(Beginning of PAGE EXTRACT)

Can the Markets Follow Through on Thursday's Reversal? We'll Know Soon Enough
There is something unique and powerful about a market reversal. If there is some follow-through in the same direction it could lead to large moves for quite some time.
Thursday saw one of those reversals happen on pretty strong turnover. The overnight low in the S&P 500 futures market tagged 3925, which seemed low enough for buyers to step in to establish their turf. With the economic news of weaker productivity and much higher unit labor costs casting a pall over the markets, that low appeared to hold strong even as a probe down to the 3930 area was approached again during the trading session.
Was there another reason for the market turnaround? Some were pointing to comments from Atlanta Fed President Raphael Bostic, who was emphatic about his view supporting a rate hike of only 25 basis points at the next Fed meeting on March 22. This view is at odds with some of Bostic's colleagues and the markets, which are starting to lean more aggressively toward a 50-basis-point hike at the meeting. True to form, there will be plenty of debate over the next 19 days leading up to the meeting along with some key data points such as the employment situation next week. Early estimates have nonfarm payroll growth in February pegged at 200,000 new jobs, which would follow the exceptionally hot January reading of 517,000. We expect to see that January reading modified.
What caused the shakedown of the bulls overnight Wednesday into Thursday were very hot inflationary data from Europe. However, China delivered positive economic data and it seems buyers just waited to make their move until the selling was done Thursday. Today is a key day for follow-through; the S&P 500 landed right on the 50-day moving average, which was broken last week and continues to be the area of interest for buyers and sellers. Interestingly, yesterday saw another test of the 200-day moving average in the index, and a second consecutive day to hold at 3940. That was a spot we saw held multiple times on Wednesday as well.

(End of PAGE EXTRACT)

• **EXERCISE A**
List every numeric price level that the market commentary on Thursday's reversal gives for the S&P 500 or its futures.
• **EXERCISE B**
Summarize the market commentary on Thursday's reversal in two sentences.
• **EXERCISE C**
Continue the market commentary on Thursday's reversal from its last sentence.

(Beginning of RECORDS SHOWN)

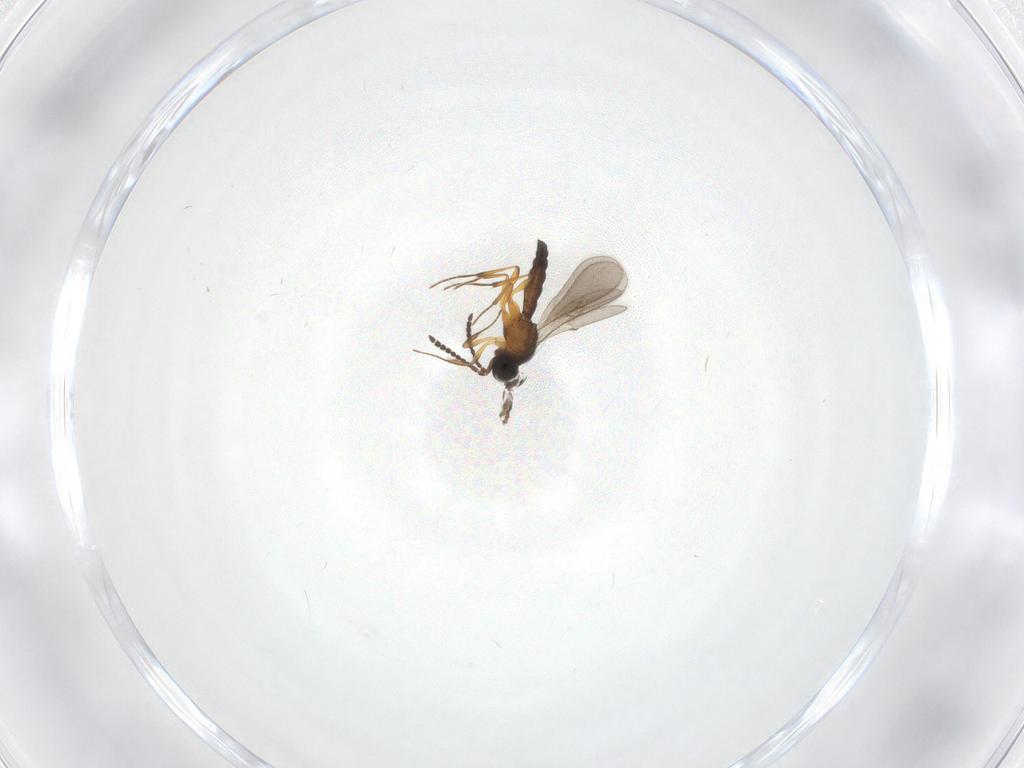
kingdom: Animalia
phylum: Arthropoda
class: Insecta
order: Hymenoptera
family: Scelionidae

(End of RECORDS SHOWN)
(Beginning of RECORDS SHOWN)

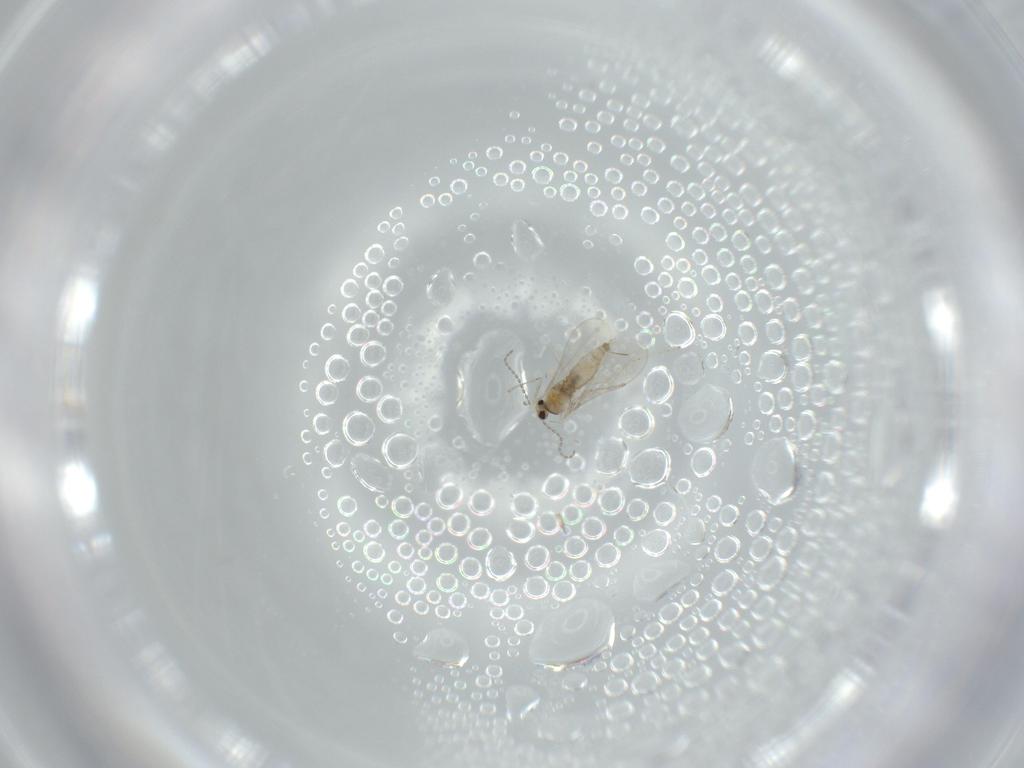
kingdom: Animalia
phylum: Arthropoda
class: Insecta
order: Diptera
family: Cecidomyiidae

(End of RECORDS SHOWN)
(Beginning of RECORDS SHOWN)

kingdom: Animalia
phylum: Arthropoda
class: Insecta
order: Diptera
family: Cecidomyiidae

(End of RECORDS SHOWN)

• **ANSWER BOX A**
- 3925, the overnight low in the S&P 500 futures market
- 3930, the area probed again during the trading session
- 3940, where the index held for a second consecutive day and on multiple occasions Wednesday

• **ANSWER BOX B**
On Thursday the S&P 500 reversed on strong turnover after its futures tagged an overnight low of 3925, a level that held despite weak productivity data, higher unit labor costs and hot inflation data from Europe, while positive Chinese data and Atlanta Fed President Raphael Bostic's support for only a 25-basis-point hike on March 22 were also cited. With the index landing on its 50-day moving average, today is a key day for follow-through, and debate and data such as next week's employment report will come before the Fed meeting.

• **ANSWER BOX C**
Here on Friday morning we received more economic data from Asia as Japan and China had better-than-expected PMI services data. Japan's data were revised upward (from 53.6 to 54) while the Caixin China PMI bolted higher to 55 from the prior month of 52.9. This reflects the fastest expansion in activity since August 2022, a huge reason we hold shares of Coty Inc. (COTY) in the Action Alerts PLUS portfolio. China's re-opening efforts seem to be working, but we will continue to play it with caution as a resurgence in Covid restrictions could happen at any time, which could jeopardize the recovery.
Eurozone services PMI were revised lower to 52.7 in February, but the expansion is still notable with the strongest reading since June. Lastly, the UK delivered modestly higher PMI service for February, and sharply higher than January's reading (53.5 vs 48.7).
Later today in the US we'll get a read on services PMI for February and the ISM non-manufacturing PMI, which is expected to fall slightly but remains expansive. The key metric to watch is how much inflation pressure continues in manufacturing.
Earnings overnight were not as wildly bullish as Wednesday's powerful movers. AAP names Costco (COST) and ChargePoint Holdings (CHPT) delivered results that were not met with enthusiasm. We'll have a much deeper dive into these reports this morning.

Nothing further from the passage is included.